Entre las Ruinas del Amor y la Esperanza
—¿De verdad crees que puedes empezar de cero así, Lucía? —La voz de mi madre retumbaba en el pasillo, mientras yo cerraba la maleta con manos temblorosas.
No respondí. ¿Qué podía decirle? Que sí, que necesitaba huir de las ruinas de mi primer matrimonio, de los susurros en el barrio, de las miradas de lástima cada vez que llevaba a mi hija al colegio. Que sí, que estaba desesperada por sentirme viva otra vez, aunque fuera en otro país, con otro hombre, con otro idioma.
Mi exmarido, Sergio, se había marchado una noche cualquiera. «No puedo más», dijo. «Esto no es vida para ninguno de los tres». Y se fue. Me dejó con una niña de seis años y una hipoteca imposible en un piso de Vallecas. Durante meses, sobreviví a base de café y lágrimas, trabajando de cajera en el supermercado y pidiendo favores a mi hermana Marta para que recogiera a Paula del colegio.
Fue entonces cuando apareció Andrés. No Andrés de aquí, sino Andrew, aunque yo le llamaba Andrés para sentirlo más cercano. Lo conocí en un grupo de intercambio de idiomas. Él quería mejorar su español; yo necesitaba distraerme. Pronto nuestras conversaciones pasaron del «¿cómo se dice esto?» al «¿cómo te sientes hoy?». Me hablaba de su vida en Boston, de sus paseos por el río Charles, de su familia que parecía sacada de una película americana.
Una noche, después de meses de mensajes y videollamadas, me lo propuso:
—¿Por qué no vienes a visitarme? Paula también es bienvenida. Podríamos ver si esto… funciona.
Vendí lo poco que tenía de valor: la alianza de boda, el reloj antiguo de mi abuela, hasta la bicicleta de Paula. Mi madre lloró cuando le dije que nos íbamos dos semanas a Estados Unidos. «No te fíes, Lucía. No sabes lo que te espera allí».
El vuelo fue largo y lleno de dudas. Paula dormía con la cabeza en mi regazo y yo repasaba mentalmente cada conversación con Andrew. ¿Y si no era quien decía ser? ¿Y si solo buscaba una aventura?
Al llegar al aeropuerto, lo busqué entre la multitud. Cuando por fin lo vi, su sonrisa era más tímida que en las videollamadas. Me abrazó rápido y saludó a Paula con un «Hello!» torpe pero cariñoso.
Los primeros días fueron extraños. Andrew trabajaba muchas horas y nos dejaba solas en su apartamento frío y minimalista.

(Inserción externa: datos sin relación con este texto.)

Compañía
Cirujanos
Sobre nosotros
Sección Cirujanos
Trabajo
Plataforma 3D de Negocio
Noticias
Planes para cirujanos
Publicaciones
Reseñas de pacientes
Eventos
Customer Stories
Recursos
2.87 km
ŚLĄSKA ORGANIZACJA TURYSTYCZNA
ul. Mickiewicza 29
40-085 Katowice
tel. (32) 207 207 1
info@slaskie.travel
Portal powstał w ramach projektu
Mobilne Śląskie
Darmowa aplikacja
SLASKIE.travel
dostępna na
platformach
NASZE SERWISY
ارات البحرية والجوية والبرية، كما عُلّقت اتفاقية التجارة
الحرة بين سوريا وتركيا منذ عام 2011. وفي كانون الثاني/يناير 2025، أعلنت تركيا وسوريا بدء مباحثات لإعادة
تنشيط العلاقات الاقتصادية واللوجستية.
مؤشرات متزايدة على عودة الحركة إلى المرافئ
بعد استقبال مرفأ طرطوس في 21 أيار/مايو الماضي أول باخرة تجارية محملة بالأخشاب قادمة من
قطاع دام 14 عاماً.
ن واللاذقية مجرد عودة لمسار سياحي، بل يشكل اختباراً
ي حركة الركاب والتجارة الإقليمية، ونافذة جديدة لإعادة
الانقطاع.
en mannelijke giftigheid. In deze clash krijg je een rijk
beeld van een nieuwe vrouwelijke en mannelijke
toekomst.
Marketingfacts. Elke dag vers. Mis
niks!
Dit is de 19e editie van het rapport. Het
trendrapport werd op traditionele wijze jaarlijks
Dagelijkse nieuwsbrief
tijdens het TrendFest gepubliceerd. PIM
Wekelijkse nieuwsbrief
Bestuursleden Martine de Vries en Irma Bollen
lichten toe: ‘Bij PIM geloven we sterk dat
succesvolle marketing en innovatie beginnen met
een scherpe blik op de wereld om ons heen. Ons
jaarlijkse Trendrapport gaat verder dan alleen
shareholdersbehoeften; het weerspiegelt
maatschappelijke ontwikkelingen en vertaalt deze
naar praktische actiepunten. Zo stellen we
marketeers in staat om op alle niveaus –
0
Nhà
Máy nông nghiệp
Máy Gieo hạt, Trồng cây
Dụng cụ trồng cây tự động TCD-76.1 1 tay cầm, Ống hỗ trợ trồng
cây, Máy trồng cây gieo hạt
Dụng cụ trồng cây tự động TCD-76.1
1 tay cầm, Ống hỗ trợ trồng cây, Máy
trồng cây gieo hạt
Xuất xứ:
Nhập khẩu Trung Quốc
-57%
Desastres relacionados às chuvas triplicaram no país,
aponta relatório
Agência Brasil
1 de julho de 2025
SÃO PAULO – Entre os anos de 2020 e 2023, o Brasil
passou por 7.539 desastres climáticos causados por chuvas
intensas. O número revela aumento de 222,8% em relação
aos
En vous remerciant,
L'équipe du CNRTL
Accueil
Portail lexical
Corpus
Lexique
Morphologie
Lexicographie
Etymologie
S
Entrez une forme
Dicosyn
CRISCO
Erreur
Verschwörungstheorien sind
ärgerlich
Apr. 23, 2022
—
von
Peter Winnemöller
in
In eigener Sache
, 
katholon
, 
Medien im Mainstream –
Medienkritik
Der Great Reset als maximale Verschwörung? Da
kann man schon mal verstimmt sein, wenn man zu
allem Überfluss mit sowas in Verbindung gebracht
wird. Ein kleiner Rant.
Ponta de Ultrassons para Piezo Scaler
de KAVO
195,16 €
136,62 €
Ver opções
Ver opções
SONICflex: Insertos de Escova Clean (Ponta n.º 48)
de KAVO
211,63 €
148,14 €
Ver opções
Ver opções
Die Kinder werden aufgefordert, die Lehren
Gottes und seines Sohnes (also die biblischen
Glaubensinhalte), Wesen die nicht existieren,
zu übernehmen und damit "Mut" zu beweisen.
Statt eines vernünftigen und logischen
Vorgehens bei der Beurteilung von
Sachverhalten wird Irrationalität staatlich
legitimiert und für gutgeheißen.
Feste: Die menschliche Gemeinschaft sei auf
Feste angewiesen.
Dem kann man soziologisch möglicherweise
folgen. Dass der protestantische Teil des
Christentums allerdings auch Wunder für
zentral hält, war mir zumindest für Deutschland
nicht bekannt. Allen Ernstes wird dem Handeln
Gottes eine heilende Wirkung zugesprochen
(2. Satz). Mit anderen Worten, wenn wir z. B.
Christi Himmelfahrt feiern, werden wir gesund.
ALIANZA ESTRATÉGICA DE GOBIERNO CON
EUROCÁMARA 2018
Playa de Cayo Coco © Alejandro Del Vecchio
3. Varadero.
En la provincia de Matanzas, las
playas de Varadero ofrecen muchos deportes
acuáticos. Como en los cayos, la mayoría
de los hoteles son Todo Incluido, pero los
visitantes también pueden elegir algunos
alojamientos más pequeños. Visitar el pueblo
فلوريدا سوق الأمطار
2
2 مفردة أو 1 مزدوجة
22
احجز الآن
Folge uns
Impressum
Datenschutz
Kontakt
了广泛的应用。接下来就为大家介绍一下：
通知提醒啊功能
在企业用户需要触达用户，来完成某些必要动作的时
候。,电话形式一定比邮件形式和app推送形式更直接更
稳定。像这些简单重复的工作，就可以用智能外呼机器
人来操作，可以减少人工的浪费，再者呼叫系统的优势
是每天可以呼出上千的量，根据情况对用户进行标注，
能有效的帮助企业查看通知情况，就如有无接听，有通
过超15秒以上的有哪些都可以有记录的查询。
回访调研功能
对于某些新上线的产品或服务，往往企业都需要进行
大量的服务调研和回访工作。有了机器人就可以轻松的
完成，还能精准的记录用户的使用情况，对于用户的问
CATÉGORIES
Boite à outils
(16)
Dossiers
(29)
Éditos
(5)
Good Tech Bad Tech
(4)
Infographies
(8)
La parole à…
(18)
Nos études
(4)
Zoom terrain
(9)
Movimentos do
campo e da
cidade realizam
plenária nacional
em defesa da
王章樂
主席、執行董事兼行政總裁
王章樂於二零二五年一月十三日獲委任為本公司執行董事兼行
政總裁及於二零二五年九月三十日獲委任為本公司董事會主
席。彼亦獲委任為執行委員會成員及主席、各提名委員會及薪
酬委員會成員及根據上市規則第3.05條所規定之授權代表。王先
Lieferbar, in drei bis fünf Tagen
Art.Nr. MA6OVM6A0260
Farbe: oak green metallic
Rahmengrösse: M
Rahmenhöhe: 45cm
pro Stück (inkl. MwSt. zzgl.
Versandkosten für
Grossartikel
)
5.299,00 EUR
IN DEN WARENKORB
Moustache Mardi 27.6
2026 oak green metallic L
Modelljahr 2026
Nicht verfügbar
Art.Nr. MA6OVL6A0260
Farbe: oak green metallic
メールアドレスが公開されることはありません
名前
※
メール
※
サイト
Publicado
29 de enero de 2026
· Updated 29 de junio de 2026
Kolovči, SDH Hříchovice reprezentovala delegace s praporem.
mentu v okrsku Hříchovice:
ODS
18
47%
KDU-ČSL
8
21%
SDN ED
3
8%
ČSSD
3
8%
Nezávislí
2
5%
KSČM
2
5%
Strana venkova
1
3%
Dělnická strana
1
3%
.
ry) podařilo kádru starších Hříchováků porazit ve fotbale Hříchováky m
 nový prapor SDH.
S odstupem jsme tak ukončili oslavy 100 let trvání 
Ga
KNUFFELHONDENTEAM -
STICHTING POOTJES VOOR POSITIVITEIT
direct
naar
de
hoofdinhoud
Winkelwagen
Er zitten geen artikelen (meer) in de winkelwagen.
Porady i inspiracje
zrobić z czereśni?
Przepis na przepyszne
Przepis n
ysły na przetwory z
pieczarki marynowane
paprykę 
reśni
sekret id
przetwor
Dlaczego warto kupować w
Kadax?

Paula echaba de menos a su abuela y preguntaba cuándo volveríamos a casa. Yo intentaba convencerme de que era cuestión de tiempo adaptarnos.
Una noche, mientras cenábamos pizza recalentada, Andrew soltó la bomba:
—Lucía, no estoy seguro de que esto sea lo que quiero. No pensé que sería tan complicado tener una niña aquí…
Sentí cómo se me rompía algo por dentro. ¿Eso era todo? ¿Después de cruzar un océano y vender mis recuerdos para estar con él?
—¿Por qué no me lo dijiste antes? —le espeté con rabia contenida.
—Pensé que podría… pero no estoy preparado para ser padre ahora —respondió bajando la mirada.
Esa noche lloré en silencio mientras Paula dormía abrazada a su peluche. Me sentí estúpida, ingenua, sola en un país donde ni siquiera sabía pedir ayuda.
Al día siguiente, Andrew nos llevó al aeropuerto sin apenas hablar. El vuelo de vuelta fue aún más largo que el de ida. Al llegar a Madrid, mi madre me abrazó fuerte y no dijo nada; solo me acarició el pelo como cuando era niña.
Los días siguientes fueron un torbellino: buscar trabajo otra vez, explicar a Paula por qué Andrew ya no llamaba, soportar las miradas inquisitivas de los vecinos. Marta me ayudó a encontrar un piso pequeño cerca del suyo y poco a poco fui reconstruyendo mi vida.
A veces pienso en Andrew y me pregunto si fui demasiado impulsiva o simplemente una mujer desesperada por creer en los cuentos de hadas modernos. Pero también pienso en la fuerza que encontré para volver a empezar, en el amor incondicional de mi hija y en el abrazo silencioso de mi madre.
Ahora, mientras veo a Paula dormir tranquila en su nueva habitación, me pregunto: ¿Cuántas veces puede romperse un corazón antes de dejar de creer en el amor? ¿O acaso es precisamente ese dolor el que nos enseña a amar mejor la próxima vez?